Он засмеялся. Григорий Петрович пошевелился и вздохнул.
Колька выгрузил в тумбочку продукты питания потом собрался с духом и, искоса, через зеркало на стене, лишь мельком взглянул на забинтованное лицо Григорий Петровича – боялся испугаться. Слух по Слободе прошел, что лучше бы Григорий Петрович помер там, в больничке, чем с таким, Господи помилуй, обличием оставаться…
– Выжрал уже с утра… – глухо буркнул в бинты Карагодин.
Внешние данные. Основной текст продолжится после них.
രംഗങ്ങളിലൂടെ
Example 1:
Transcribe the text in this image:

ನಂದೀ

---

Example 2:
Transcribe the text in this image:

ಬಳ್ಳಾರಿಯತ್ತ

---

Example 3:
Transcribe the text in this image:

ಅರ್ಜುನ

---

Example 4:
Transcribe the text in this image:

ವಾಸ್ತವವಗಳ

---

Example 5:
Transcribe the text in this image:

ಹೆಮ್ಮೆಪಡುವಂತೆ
«Учуял, паразит!… – удивился шофер, – Хоть собака ему нос и отгрызла, а запах гандонихиного самогона слышит».
– Чего молчишь?.. – спросил Карагодин. Нитки, которыми зашивал порванное псом лицо Фока Лукич, очень мешали ему говорить. Но Лукич обещал, что после снятия швов губы будут двигаться нормально. Но это, думал Карагодин, уже полбеды. Главная беда – эти ужасные видения, черные припадки – после лечения по рецепту Амвросия не повторялись. Уши, словно их и не было. И это, нисмотря ни на что, радовало Григория Петровича. Теперь оставалась самая важная, заключительная часть лечения, которая не должна позволить появлению рецедивов – торжественные похороны пса. Но это было и самой трудной частью. Финальный аккорд реквиема должен был прозвучать не фальшиво, а по-настоящему, воистину тожественно и пышно.
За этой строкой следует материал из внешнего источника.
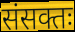
संसक्तः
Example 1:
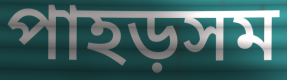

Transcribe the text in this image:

পাহড়সম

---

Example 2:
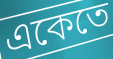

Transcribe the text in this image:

একেতে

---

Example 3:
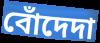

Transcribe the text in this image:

বোঁদেদা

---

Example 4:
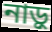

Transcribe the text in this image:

নাড়ু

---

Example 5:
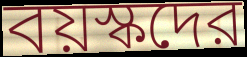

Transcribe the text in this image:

বয়স্কদের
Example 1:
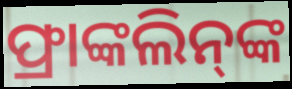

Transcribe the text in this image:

ଫ୍ରାଙ୍କଲିନ୍‌ଙ୍କ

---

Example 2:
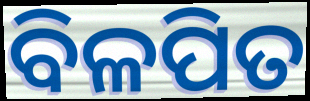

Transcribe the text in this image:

ବିଳପିତ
– Вижу, на поправку пошли… – по привычке соврал Николай.
– Дурак! Тебя жалею: сниму бинты – заикой сделаешься.
– Не надо, Григорий Петрович! – взмолился Разуваев.
– Сам знаю, что надо, что не надо.
Они помолчали. Разуваев мучался у постели больного, не зная, что говорить человеку, потерявшему свое лицо. Не было у него подобного опыта еще в сравнительно молодой разуваевской жизни.
Выручил Карагодин. Голос у райкомовского секретаря был, как всегда, энергичным, деловым:
– Ты сейчас пойдешь. И всё приготовишь для похорон.
– Григорий Петрович, – всхлипнул пьяненький Колька. – Может, еще обойдется?